Supplied entries -

=== Begin Enclosure ===

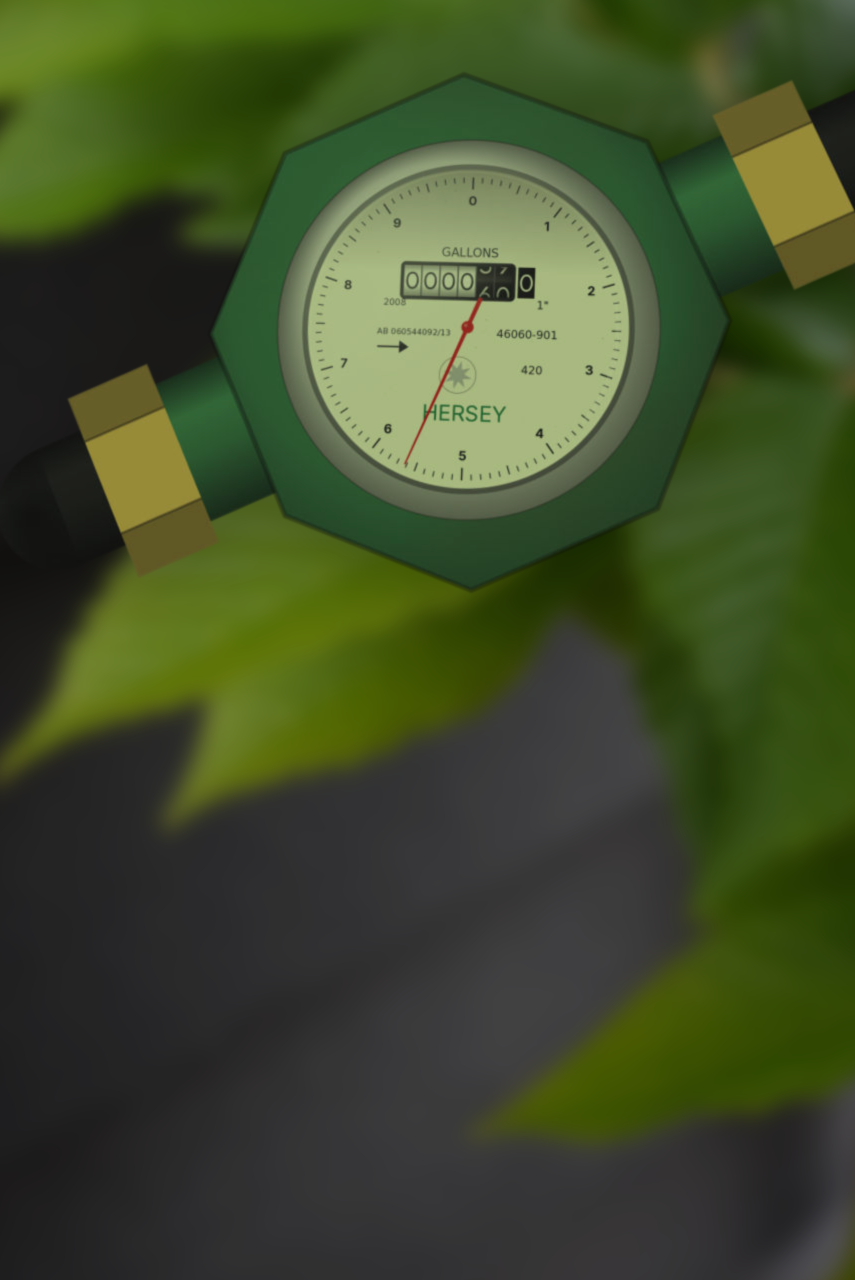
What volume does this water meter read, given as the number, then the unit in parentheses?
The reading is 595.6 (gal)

=== End Enclosure ===
=== Begin Enclosure ===

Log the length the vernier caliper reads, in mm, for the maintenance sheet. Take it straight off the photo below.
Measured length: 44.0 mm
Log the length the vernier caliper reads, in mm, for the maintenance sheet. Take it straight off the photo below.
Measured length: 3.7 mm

=== End Enclosure ===
=== Begin Enclosure ===

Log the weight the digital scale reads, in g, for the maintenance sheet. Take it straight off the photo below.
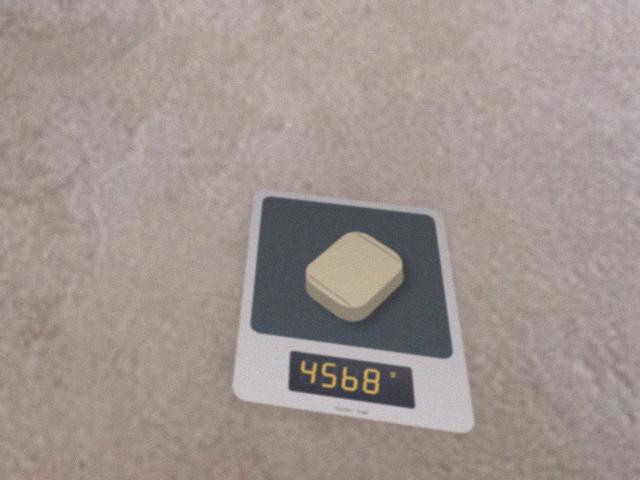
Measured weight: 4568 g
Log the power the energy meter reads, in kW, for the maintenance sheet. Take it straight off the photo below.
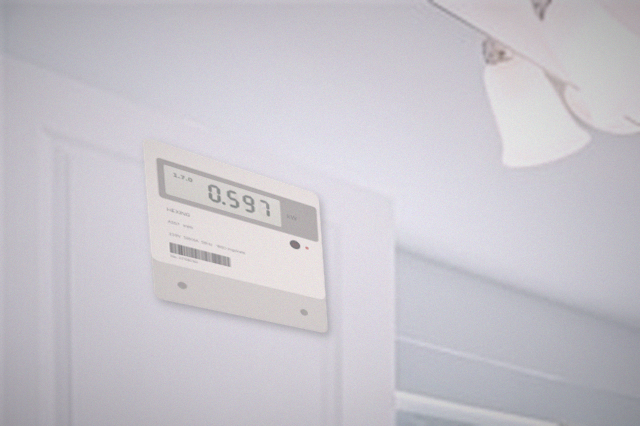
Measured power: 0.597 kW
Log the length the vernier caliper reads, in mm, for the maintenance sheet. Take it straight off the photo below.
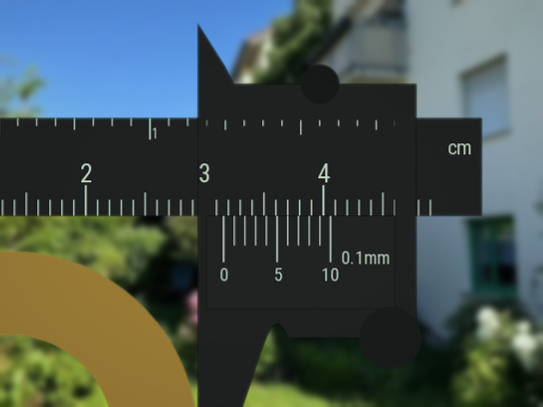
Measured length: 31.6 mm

=== End Enclosure ===

Exercise brief - Put the lines of the records, from the line containing "What volume does" down to and including the line containing "The reading is 595.6 (gal)", into a numbered list, leaving out blank lines.

Result of the exercise -
1. What volume does this water meter read, given as the number, then the unit in parentheses?
2. The reading is 595.6 (gal)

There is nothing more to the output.